There’s argument. And there’s usually more denial in the mix. The characters claim the writer doesn’t know them at all, that the passive aggressive behavior was merely a means of attracting the writer’s attention. The writer claims the characters are just plain stubborn, and he/she threatens to erase them completely, which, in terms of fiction, is something akin to murder. Understandably, the characters become irate, leading the writer to mischievously poke at the delete button and to consider more seriously what he/she previously threatened. My words to the writer: Just stay calm, and don’t hit that button. Murdering characters won’t solve the problem. And once you’ve realized this, treatment can progress.
Keep in mind at this point that PACS treatment can be a painful process – what with the inevitable paper cuts and all. The writer is now forced to look back over the manuscript to determine exactly when the early symptoms of PACS began, when the characters’ words and actions first seemed ill at ease. Then comes the challenge of discovering what the writer did to offend his or her characters. At this stage, self-doubt is to be expected.
Did I try to make my character say something he would never say? Was this situation too peculiar for my character to handle? Would my character have reacted in a completely different way than I described? Did I force my character drink decaf drip coffee, when we all know that she prefers a double-shot of espresso to start her day?
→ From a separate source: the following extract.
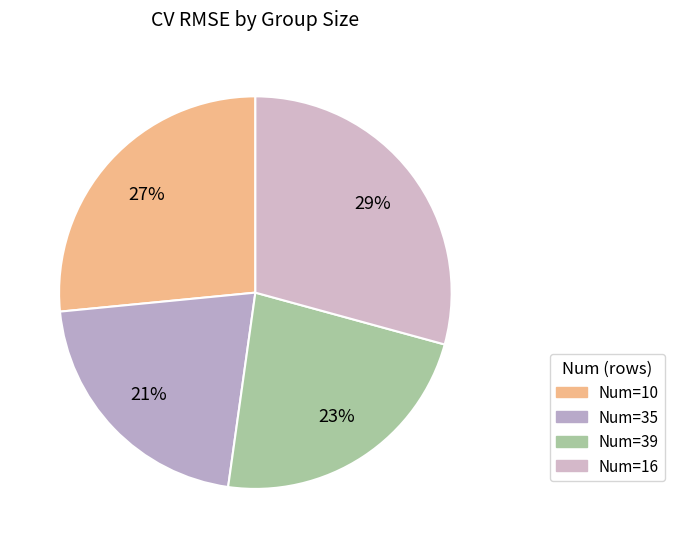

To the nearest percent, what is the average slice percentage?

25%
Believe you me, this thinking will not help, because the writer will never be able to simply guess his or her way out of PACS. The characters must be included in every step of treatment, especially at the delicate point at which the writer is establishing the crux of the PACS. If the writer is open to characters’ suggestions, they’ll help the writer through it. They really do want what’s best for the writer and for the story. Rather than trying to single-handedly ascertain where he/she went wrong, the writer should rely on those little character voices that exist one step away from schizophrenia. Those voices will not steer the writer wrong.
Ladies and gentlemen, the important thing to remember is that PACS is completely curable. With the help of your characters, the writer can overcome it. If you know a writer suffering from PACS, be understanding and patient. Collectively, we tend to be a little slow on the uptake, and you may notice long before the writer does that he/she is showing classing symptoms of PACS. And writers, don’t live in denial, claiming with ever increasing fervor that your inability to continue your writerly endeavor is the result of Writer’s Block. The first step to treating PACS is acceptance.